>>>>

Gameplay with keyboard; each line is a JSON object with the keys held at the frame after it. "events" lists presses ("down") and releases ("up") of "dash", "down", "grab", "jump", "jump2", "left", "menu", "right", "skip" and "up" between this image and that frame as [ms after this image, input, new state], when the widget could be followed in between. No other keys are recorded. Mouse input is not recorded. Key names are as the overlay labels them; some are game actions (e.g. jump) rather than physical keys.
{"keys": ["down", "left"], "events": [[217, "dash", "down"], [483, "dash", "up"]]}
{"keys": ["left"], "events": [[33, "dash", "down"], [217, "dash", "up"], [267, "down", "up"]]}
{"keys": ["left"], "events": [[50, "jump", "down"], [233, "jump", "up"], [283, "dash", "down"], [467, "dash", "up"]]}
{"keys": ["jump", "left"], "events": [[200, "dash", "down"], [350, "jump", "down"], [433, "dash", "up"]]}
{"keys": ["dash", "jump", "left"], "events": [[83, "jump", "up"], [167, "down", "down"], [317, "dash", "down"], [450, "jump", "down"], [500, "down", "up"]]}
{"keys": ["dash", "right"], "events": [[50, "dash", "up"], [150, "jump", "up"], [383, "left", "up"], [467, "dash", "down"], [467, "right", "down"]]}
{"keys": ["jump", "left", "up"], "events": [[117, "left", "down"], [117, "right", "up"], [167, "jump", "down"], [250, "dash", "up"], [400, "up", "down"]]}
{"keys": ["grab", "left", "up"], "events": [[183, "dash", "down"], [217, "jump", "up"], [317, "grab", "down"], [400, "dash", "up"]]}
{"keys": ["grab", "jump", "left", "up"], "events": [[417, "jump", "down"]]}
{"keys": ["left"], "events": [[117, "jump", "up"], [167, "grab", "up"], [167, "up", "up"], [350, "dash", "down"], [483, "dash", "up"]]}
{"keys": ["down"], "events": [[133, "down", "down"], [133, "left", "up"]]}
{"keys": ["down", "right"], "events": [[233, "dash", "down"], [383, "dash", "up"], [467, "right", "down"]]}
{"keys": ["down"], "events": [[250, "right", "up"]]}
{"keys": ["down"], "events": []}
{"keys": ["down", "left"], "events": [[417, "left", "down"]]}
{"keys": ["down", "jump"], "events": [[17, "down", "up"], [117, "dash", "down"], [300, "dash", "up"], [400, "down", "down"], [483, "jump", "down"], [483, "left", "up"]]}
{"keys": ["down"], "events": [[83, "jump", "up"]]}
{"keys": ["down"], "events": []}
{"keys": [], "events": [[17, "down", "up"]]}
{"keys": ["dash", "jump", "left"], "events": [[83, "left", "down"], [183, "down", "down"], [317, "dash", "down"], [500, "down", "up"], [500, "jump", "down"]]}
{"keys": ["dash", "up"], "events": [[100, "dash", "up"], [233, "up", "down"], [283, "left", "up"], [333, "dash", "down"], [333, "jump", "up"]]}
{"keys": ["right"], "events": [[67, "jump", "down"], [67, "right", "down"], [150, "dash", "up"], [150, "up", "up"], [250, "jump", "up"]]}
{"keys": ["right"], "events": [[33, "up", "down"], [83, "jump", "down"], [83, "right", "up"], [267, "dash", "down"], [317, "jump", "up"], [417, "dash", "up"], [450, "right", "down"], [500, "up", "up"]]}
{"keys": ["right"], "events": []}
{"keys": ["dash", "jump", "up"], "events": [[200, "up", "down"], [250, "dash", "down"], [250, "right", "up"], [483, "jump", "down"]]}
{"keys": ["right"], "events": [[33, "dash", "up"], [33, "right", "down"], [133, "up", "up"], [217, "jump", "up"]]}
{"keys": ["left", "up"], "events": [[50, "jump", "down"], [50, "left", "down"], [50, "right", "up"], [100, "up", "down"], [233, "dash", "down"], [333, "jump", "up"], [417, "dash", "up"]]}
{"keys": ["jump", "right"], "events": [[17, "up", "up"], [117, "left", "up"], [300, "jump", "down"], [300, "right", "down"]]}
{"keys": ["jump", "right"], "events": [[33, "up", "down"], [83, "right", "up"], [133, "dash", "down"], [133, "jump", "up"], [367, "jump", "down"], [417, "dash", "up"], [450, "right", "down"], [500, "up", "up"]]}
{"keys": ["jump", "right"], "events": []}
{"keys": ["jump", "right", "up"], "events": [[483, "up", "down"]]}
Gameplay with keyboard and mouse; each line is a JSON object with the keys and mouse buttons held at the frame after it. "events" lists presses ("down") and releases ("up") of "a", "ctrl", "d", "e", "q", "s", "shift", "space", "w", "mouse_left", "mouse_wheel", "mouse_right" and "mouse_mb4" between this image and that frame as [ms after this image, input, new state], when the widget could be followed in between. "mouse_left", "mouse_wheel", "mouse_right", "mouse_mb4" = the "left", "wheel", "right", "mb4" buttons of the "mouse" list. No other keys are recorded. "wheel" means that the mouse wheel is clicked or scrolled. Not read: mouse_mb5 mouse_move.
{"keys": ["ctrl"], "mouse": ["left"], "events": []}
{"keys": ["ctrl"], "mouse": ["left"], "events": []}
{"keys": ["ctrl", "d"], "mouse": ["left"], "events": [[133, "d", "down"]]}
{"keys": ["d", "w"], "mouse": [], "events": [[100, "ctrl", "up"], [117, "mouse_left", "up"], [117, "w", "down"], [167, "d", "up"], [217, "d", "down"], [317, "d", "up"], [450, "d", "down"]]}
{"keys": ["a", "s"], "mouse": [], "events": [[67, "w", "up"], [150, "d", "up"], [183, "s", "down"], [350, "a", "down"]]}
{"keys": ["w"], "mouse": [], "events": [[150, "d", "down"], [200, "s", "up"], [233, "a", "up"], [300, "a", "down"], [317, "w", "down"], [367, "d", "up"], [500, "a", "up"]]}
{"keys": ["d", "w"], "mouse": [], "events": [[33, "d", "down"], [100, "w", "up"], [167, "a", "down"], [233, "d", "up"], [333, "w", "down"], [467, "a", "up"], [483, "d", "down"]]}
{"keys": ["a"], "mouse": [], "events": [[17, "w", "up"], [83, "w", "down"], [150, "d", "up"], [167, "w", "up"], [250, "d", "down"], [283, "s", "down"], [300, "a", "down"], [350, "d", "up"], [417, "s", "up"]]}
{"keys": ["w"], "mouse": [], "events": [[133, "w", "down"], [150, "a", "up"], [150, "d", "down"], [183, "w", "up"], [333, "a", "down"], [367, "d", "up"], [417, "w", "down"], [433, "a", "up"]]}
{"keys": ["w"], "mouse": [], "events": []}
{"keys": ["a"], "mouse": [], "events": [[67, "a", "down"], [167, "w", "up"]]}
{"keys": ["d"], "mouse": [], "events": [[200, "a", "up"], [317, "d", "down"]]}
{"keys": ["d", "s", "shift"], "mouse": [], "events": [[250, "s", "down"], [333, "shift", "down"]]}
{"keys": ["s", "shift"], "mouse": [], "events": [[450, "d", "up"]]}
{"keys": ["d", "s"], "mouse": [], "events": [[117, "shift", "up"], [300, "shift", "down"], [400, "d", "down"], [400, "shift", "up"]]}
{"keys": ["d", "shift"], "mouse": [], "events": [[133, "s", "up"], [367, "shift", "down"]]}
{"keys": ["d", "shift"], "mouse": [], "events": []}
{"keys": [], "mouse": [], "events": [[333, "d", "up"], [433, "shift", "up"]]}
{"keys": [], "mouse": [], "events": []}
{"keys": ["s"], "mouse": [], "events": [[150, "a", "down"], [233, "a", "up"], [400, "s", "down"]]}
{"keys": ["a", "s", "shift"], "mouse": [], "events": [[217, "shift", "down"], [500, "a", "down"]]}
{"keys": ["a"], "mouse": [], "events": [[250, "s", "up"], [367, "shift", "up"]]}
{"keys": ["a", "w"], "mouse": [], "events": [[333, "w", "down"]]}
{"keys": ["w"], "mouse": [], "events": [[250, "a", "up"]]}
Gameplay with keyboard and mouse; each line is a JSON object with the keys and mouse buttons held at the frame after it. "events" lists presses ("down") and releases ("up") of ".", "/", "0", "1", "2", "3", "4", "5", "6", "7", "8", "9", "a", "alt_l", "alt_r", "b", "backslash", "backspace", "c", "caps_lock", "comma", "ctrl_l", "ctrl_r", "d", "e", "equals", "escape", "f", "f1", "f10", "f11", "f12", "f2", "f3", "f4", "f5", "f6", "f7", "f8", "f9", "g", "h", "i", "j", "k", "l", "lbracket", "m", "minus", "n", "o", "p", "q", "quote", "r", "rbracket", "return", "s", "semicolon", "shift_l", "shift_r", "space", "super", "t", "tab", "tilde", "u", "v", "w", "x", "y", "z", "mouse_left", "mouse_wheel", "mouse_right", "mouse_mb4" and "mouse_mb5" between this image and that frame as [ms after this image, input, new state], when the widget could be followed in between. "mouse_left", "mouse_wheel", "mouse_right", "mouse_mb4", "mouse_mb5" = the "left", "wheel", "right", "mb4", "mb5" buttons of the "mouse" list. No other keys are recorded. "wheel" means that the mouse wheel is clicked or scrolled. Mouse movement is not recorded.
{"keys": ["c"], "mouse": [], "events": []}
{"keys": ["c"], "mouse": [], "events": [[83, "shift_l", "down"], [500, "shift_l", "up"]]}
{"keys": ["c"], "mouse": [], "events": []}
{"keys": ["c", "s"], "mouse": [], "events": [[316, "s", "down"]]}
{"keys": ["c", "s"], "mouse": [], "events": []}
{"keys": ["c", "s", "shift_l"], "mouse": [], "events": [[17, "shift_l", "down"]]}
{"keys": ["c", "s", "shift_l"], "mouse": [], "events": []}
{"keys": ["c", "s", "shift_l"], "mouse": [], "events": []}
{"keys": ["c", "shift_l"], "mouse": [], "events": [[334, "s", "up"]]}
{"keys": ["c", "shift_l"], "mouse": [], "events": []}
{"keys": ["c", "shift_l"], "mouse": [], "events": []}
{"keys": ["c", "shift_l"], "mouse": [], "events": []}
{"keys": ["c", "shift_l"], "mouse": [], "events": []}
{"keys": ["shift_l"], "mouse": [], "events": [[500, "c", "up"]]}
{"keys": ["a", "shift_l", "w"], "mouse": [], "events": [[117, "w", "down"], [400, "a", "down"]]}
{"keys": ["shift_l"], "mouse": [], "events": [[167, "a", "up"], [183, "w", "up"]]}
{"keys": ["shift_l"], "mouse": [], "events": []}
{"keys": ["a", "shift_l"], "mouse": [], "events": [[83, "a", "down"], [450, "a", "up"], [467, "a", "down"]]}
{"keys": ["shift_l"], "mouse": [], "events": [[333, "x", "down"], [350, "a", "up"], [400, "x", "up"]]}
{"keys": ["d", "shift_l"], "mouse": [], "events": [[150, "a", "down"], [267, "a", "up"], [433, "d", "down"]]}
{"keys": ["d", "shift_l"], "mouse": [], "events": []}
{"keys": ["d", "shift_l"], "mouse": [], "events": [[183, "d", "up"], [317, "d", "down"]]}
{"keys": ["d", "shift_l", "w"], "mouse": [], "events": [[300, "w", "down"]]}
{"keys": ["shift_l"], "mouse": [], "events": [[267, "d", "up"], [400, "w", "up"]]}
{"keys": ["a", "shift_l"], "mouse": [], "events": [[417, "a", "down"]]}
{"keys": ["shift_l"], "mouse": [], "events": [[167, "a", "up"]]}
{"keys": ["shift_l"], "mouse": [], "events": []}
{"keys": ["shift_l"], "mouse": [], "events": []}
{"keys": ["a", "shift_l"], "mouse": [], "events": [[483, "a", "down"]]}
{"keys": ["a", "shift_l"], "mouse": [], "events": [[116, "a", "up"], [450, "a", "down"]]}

<<<<

● To do:
Say, as a single number and nothing more, how many lines of the entries contain the word "grab".

● Solution to this problem:
4